In summary, this letter reports our first attempt to fabricate and conjugate drug-loaded microspheres for image-guided combinatory epigenetic therapy in MCF-10A cells. Although MCF-10A is not a cancer cell line, it is commonly used to explore new imaging and drug delivery regimes in breast cancer studies. In the future, we will test microsphere-assisted epigenetic therapies in cancer cell lines and cancer xenograft models. We will also encapsulate multiple epigenetic drugs in PLGA carriers and optimize the release profiles of individual drug components for maximal anti-cancer synergy. In addition to cancer therapy, the technique described in this letter will provide a general platform for image-guided synergistic therapy of many other diseases and tissue anomalies.

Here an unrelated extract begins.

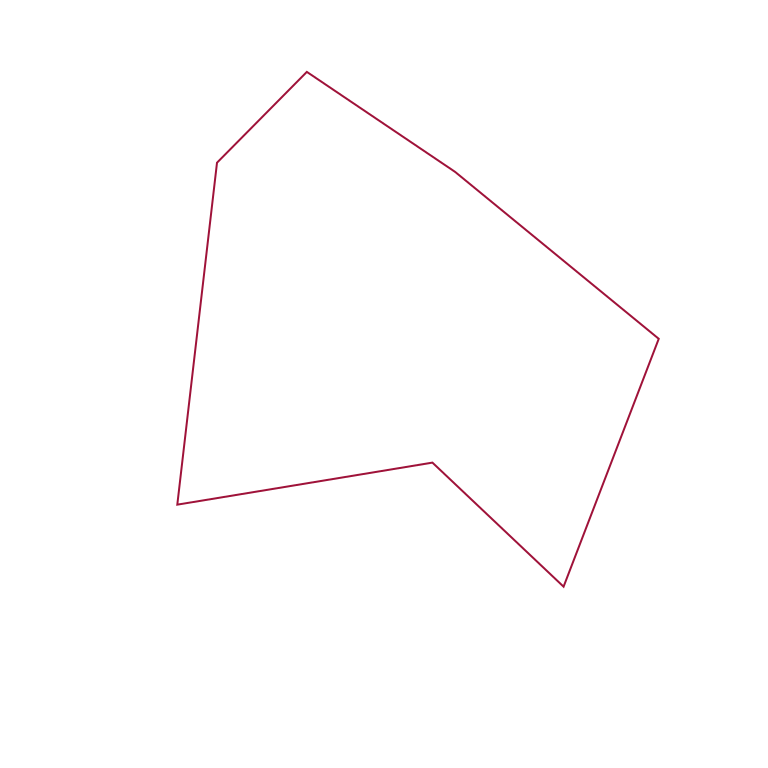 SVG path tracing the border of English River, rotated 304°
{"feature_id": "SYC-5213", "entity_name": "English River", "entity_type": "state/province", "adm_level": 1, "iso_a3": "SYC", "parent_name": "Seychelles", "parent_adm1": "", "projection": "orthographic", "projection_center": [55.454, -4.609], "detail": "fine", "context": "isolated", "style": "outline", "palette": "rose", "viewbox_px": 768, "rotation_deg": 304, "n_neighbors": 0, "source": "natural_earth", "source_scale": "10m", "svg_char_len": 262}
<svg xmlns="http://www.w3.org/2000/svg" viewBox="0 0 768 768"><g transform="rotate(304 384 384)"><path d="M599.6,145.5L599.6,324.3L575.1,586.5L316.4,646.2L345.9,468.1L168.4,280.1L474.1,121.8L599.6,145.5Z" fill="none" stroke="#9f1239" stroke-width="2"/></g></svg>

This work was supported in part by National Institutes of Health (U54 CA113001 to T.H.H., R01 CA 069065 to T.H.H.) Department of Defense Breast Cancer Research Program (W81XWH-07 to R.X.X.), and OSU Department of Radiology (startup fund to M.F.T.). The authors are grateful to Dr. Haiming Ding of Department of Radiology for his technical input and Mr. Jiwei Huang of Department of Biomedical Engineering for his image processing assistance.